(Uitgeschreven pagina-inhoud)
"""

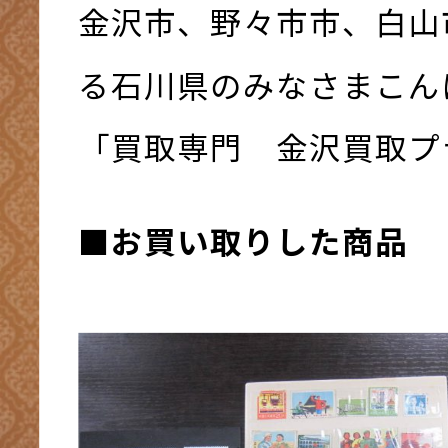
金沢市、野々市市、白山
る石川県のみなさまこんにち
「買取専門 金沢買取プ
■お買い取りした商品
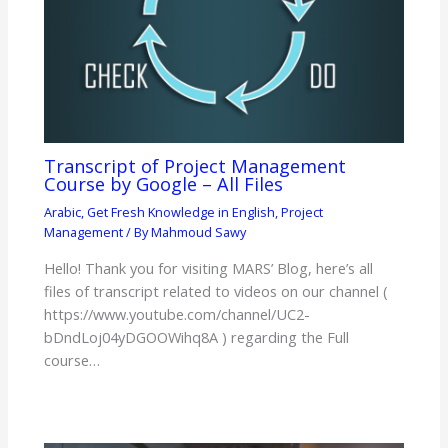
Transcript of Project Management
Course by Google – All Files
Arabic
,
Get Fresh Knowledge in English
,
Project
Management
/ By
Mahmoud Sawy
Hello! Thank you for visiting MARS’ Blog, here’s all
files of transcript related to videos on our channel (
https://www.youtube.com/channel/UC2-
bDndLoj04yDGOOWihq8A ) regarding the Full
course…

"""

## OPDRACHT
Herschrijf alle tekstregels uit de gegevens hierboven als een JSON-lijst van strings, met één string per regel en zonder lege regels. De afbeeldingen laat je weg uit het antwoord.

## UITWERKING
[
  "金沢市、野々市市、白山",
  "る石川県のみなさまこんにち",
  "「買取専門 金沢買取プ",
  "■お買い取りした商品",
  "Transcript of Project Management",
  "Course by Google – All Files",
  "Arabic",
  ",",
  "Get Fresh Knowledge in English",
  ",",
  "Project",
  "Management",
  "/ By",
  "Mahmoud Sawy",
  "Hello! Thank you for visiting MARS’ Blog, here’s all",
  "files of transcript related to videos on our channel (",
  "https://www.youtube.com/channel/UC2-",
  "bDndLoj04yDGOOWihq8A ) regarding the Full",
  "course…"
]